A asma é uma doença que afecta cerca de um milhão de pessoas no nosso país. Apesar de não ser conhecida cura, os doentes podem manter a sua vida normal sem sintomas ou crises inesperadas. Para isso, têm de ser bem diagnosticados, acompanhados por um especialista e aprender a colaborar no tratamento regular da doença. Um estudo recente indica que cerca de 50% dos portugueses não têm a sua asma controlada.

Cerca de 50 por cento dos portugueses não têm a sua asma controlada. A percentagem é preocupante e foi anunciada recentemente. Em 2010, e pela primeira vez em Portugal, foi feito um estudo a toda a população portuguesa sobre a prevalência de asma e de rinite. Este estudo foi realizado por via telefónica a mais de 6000 famílias. “Observámos que a prevalência de asma no último ano é de 6,8% % e que 10,5% das pessoas já sofreram de asma ao longo da vida. Ficamos ainda a conhecer a realidade do controlo da asma em Portugal, verificando-se que 57% dos doentes apresentavam a sua asma controlada, um número muito superior ao verificado em estudos semelhantes a nível internacional”, explica Luís Araújo, imunoalergologista e vice-presidente da Associação Portuguesa de Asmáticos (APA). A partir destes números, defende o especialista, será possível organizar melhor os cuidados de saúde para estes doentes e observar a evolução da asma e da rinite no futuro.

O primeiro passo no tratamento da asma passa por um diagnóstico correcto da doença. “Tal implica que o doente identifique os seus sintomas, e procure ajuda junto do seu médico assistente. A avaliação diagnóstica da situação inclui a história clínica, a realização de provas de função pulmonar e uma avaliação alergológica”, reforça Luís Araújo.

 

Bem tratar para melhor controlar

Embora o tratamento adequado para cada doente dependa das suas características individuais, sendo a asma uma doença inflamatória é quase universal o recurso a anti-inflamatórios corticosteróides por via tópica (ou seja inalados). “Nas doses usuais, estes medicamentos são muito seguros mesmo para um uso prolongado. Aliás, foram para esse uso prolongado que foram desenvolvidos. A par desta terapêutica anti-inflamatória em que se podem incluir também os antileucotrienos, são muitas vezes necessários tratamentos adicionais dirigidos ao alívio dos sintomas e em fase de agravamento como os broncodilatadores inalados”, salienta o imunoalergologista. É muito importante ter uma monitorização objectiva dos resultados da terapêutica seleccionada, de forma a ser ajustada para que o doente tire o maior proveito com a menor quantidade possível de medicamento.

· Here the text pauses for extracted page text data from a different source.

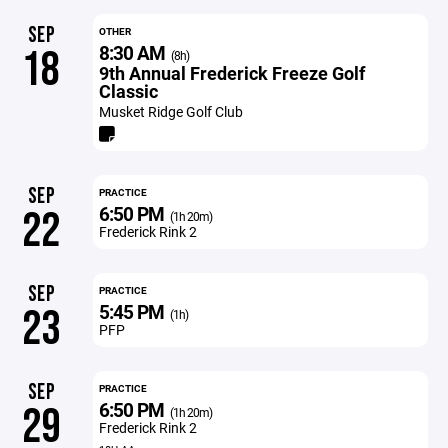
SEP
OTHER
8:30 AM
18
(8h)
9th Annual Frederick Freeze Golf
Classic
Musket Ridge Golf Club
SEP
PRACTICE
6:50 PM
22
(1h 20m)
Frederick Rink 2
SEP
PRACTICE
5:45 PM
23
(1h)
PFP
SEP
PRACTICE
6:50 PM
29
(1h 20m)
Frederick Rink 2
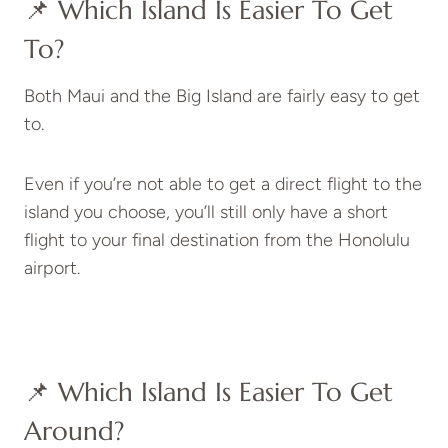
📌 Which Island Is Easier To Get
To?
Both Maui and the Big Island are fairly easy to get
to.
Even if you’re not able to get a direct flight to the
island you choose, you’ll still only have a short
flight to your final destination from the Honolulu
airport.
📌 Which Island Is Easier To Get
Around?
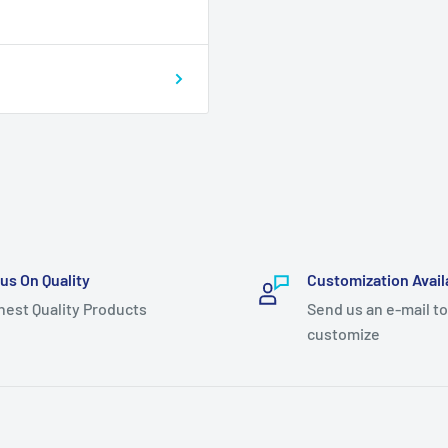
us On Quality
Customization Avail
hest Quality Products
Send us an e-mail to
customize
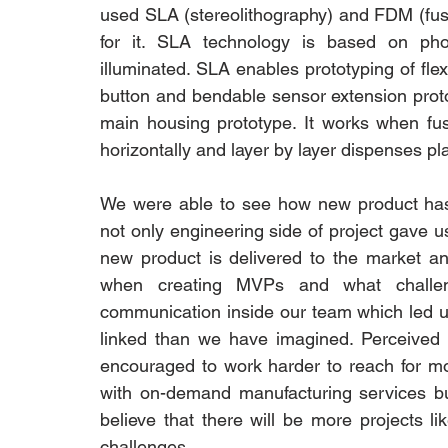
used SLA (stereolithography) and FDM (fuse
for it. SLA technology is based on photo
illuminated. SLA enables prototyping of flex
button and bendable sensor extension prot
main housing prototype. It works when fus
horizontally and layer by layer dispenses pl
We were able to see how new product has
not only engineering side of project gave 
new product is delivered to the market a
when creating MVPs and what challen
communication inside our team which led us 
linked than we have imagined. Perceived
encouraged to work harder to reach for m
with on-demand manufacturing services b
believe that there will be more projects li
challenges.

O tratamento da asma não é apenas farmacológico. “A educação dos pais e das crianças e a promoção de um estilo de vida activo e saudável são fundamentais para a qualidade de vida dos doentes com asma. Além disso, a terapêutica para a asma é muito eficaz e praticamente desprovida de efeitos laterais, pelo que pode ser proporcionada uma grande melhoria da qualidade de vida em todos os grupos etários, da idade pré-escolar até aos seniores. Hoje, quase sempre é possível viver com asma sem que estas tenham qualquer interferência na vida dos doentes e sem risco de os vir a prejudicar no futuro.”